▸ TASK BRIEF
Copy every line of the items below word for word, leaving out the pictures.

[Multi-view scene photographs]
*** Begin section ***
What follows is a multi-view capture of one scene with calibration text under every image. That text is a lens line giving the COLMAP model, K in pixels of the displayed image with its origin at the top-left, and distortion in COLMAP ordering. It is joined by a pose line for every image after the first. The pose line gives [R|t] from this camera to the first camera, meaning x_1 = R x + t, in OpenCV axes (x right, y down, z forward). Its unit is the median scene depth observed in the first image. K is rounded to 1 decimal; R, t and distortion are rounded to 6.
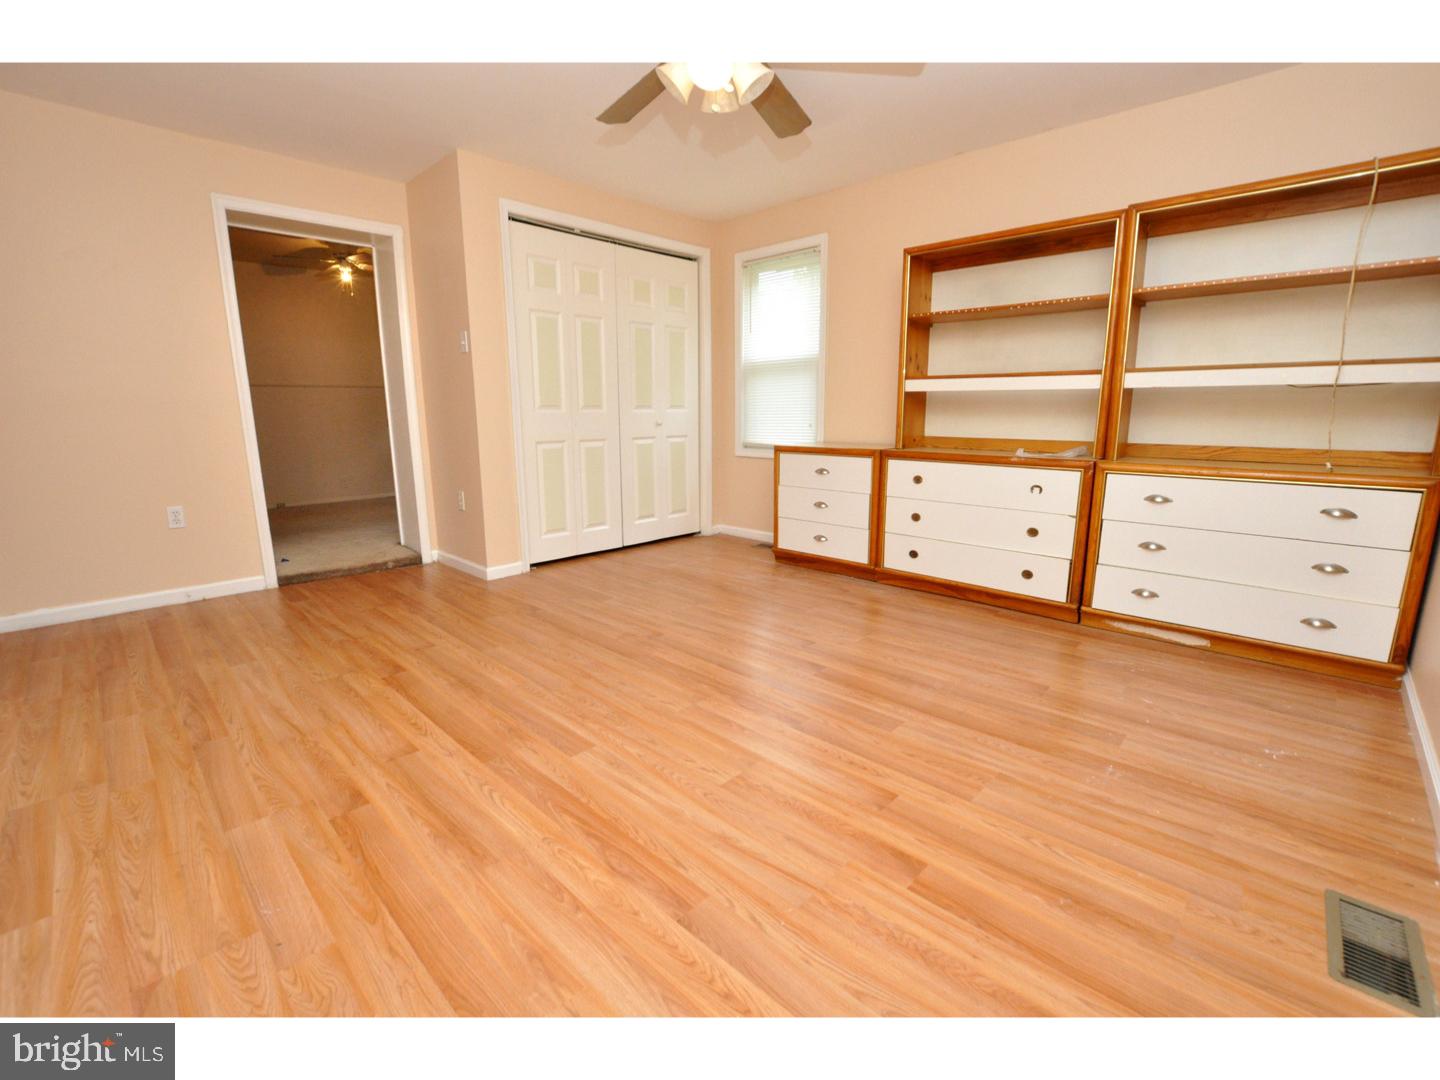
lens RADIAL K [[616.6, 0, 735.8], [0, 616.6, 545.0], [0, 0, 1]] dist [-0.015012, 0.002479]
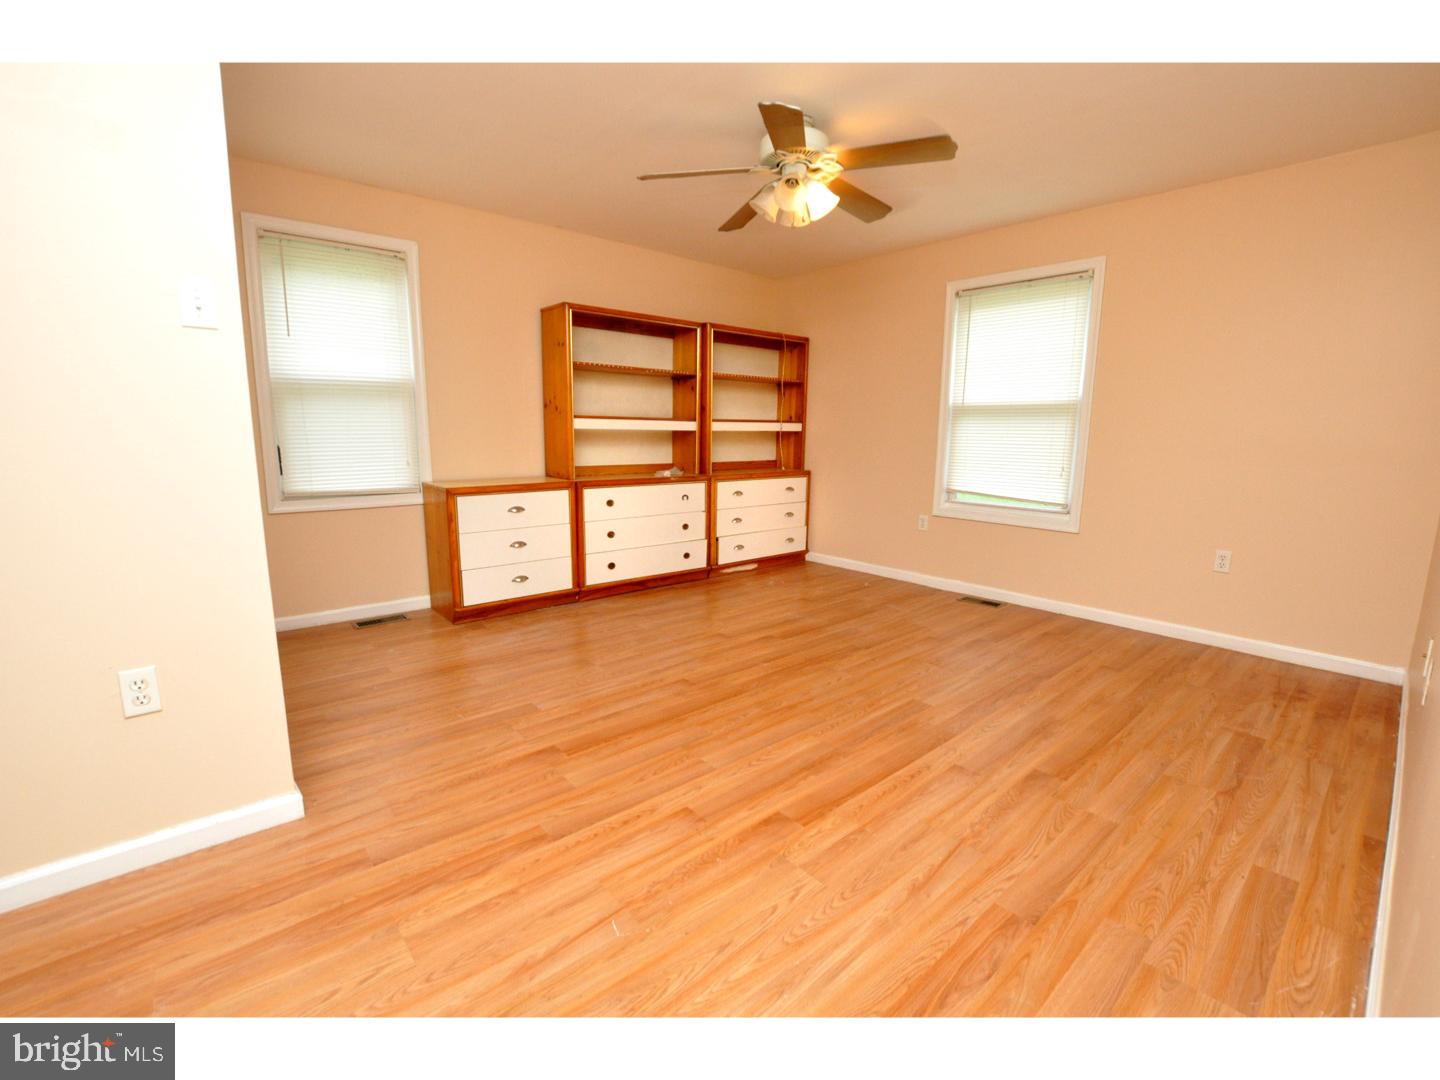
lens RADIAL K [[638.0, 0, 726.8], [0, 638.0, 532.1], [0, 0, 1]] dist [-0.026131, 0.002794]
pose [[0.086693, -0.142888, 0.985935, -1.136975], [0.198976, 0.972204, 0.123402, -0.199091], [-0.976162, 0.185479, 0.112715, 0.851233]]
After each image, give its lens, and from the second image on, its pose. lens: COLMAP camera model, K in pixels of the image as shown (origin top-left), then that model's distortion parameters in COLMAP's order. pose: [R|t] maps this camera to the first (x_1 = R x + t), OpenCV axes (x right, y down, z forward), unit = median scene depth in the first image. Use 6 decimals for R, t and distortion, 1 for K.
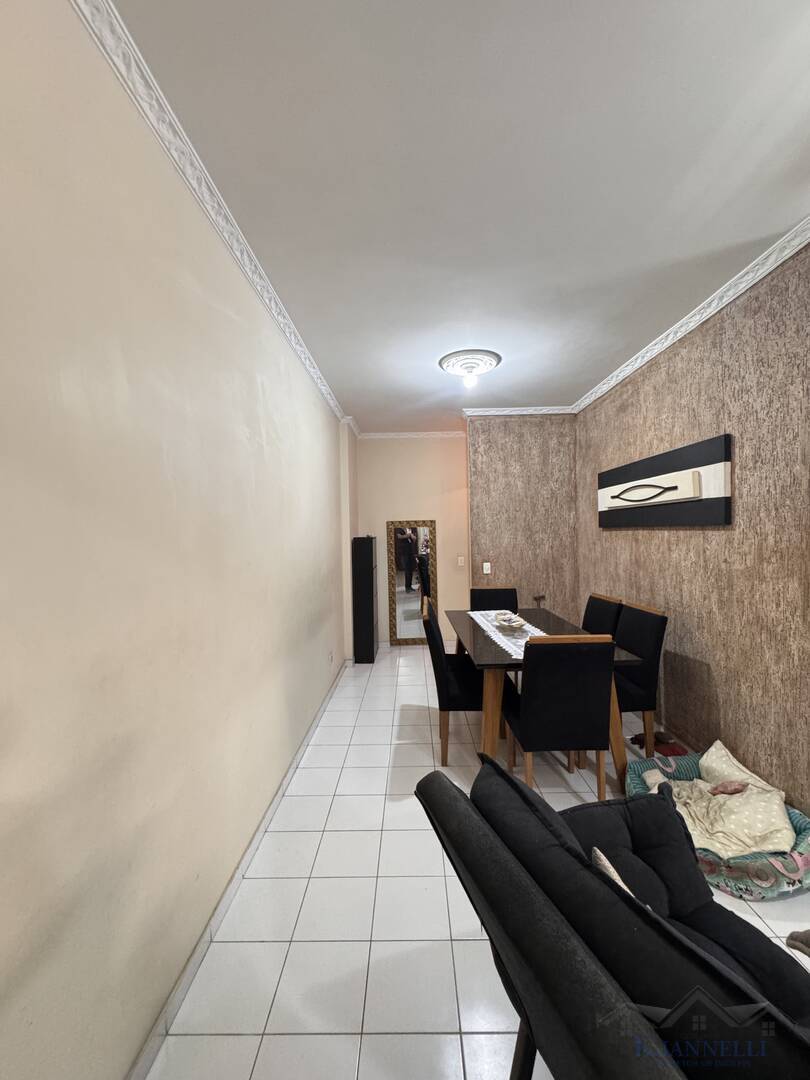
lens RADIAL K [[430.6, 0, 405.1], [0, 430.6, 535.5], [0, 0, 1]] dist [-0.007577, -0.000035]
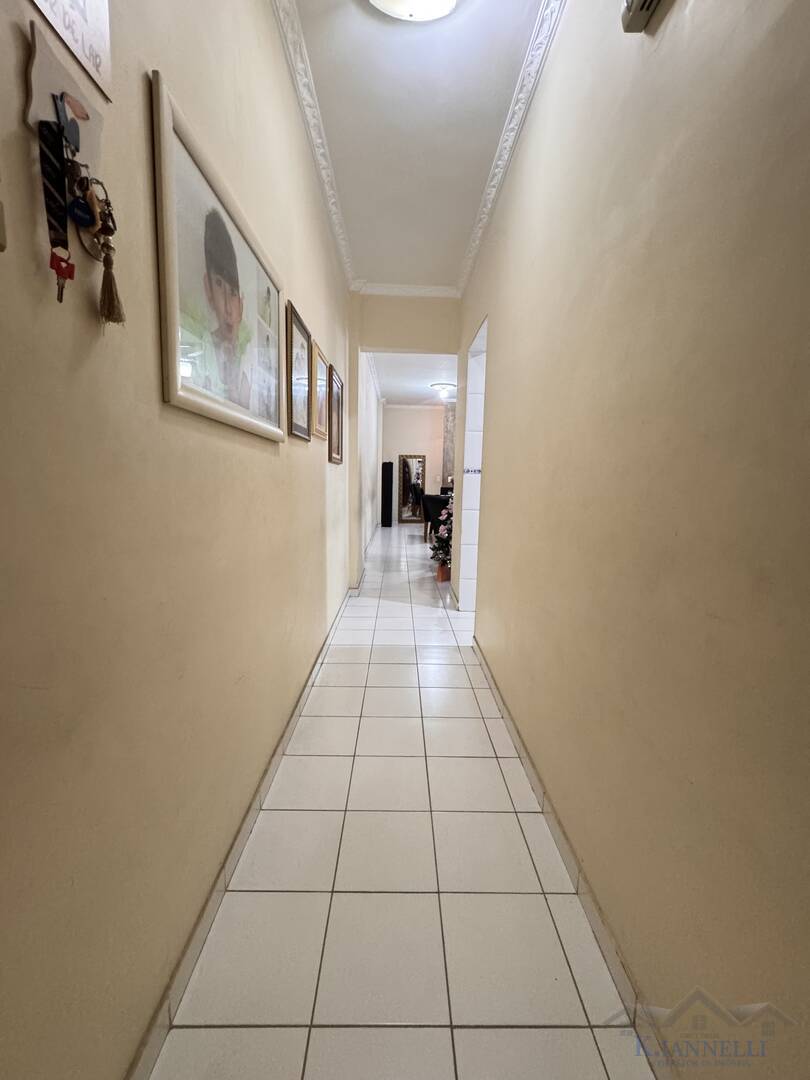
*** End section ***
▸ EXERCISE SOLUTION
What follows is a multi-view capture of one scene with calibration text under every image. That text is a lens line giving the COLMAP model, K in pixels of the displayed image with its origin at the top-left, and distortion in COLMAP ordering. It is joined by a pose line for every image after the first. The pose line gives [R|t] from this camera to the first camera, meaning x_1 = R x + t, in OpenCV axes (x right, y down, z forward). Its unit is the median scene depth observed in the first image. K is rounded to 1 decimal; R, t and distortion are rounded to 6.
lens RADIAL K [[616.6, 0, 735.8], [0, 616.6, 545.0], [0, 0, 1]] dist [-0.015012, 0.002479]
lens RADIAL K [[638.0, 0, 726.8], [0, 638.0, 532.1], [0, 0, 1]] dist [-0.026131, 0.002794]
pose [[0.086693, -0.142888, 0.985935, -1.136975], [0.198976, 0.972204, 0.123402, -0.199091], [-0.976162, 0.185479, 0.112715, 0.851233]]
After each image, give its lens, and from the second image on, its pose. lens: COLMAP camera model, K in pixels of the image as shown (origin top-left), then that model's distortion parameters in COLMAP's order. pose: [R|t] maps this camera to the first (x_1 = R x + t), OpenCV axes (x right, y down, z forward), unit = median scene depth in the first image. Use 6 decimals for R, t and distortion, 1 for K.
lens RADIAL K [[430.6, 0, 405.1], [0, 430.6, 535.5], [0, 0, 1]] dist [-0.007577, -0.000035]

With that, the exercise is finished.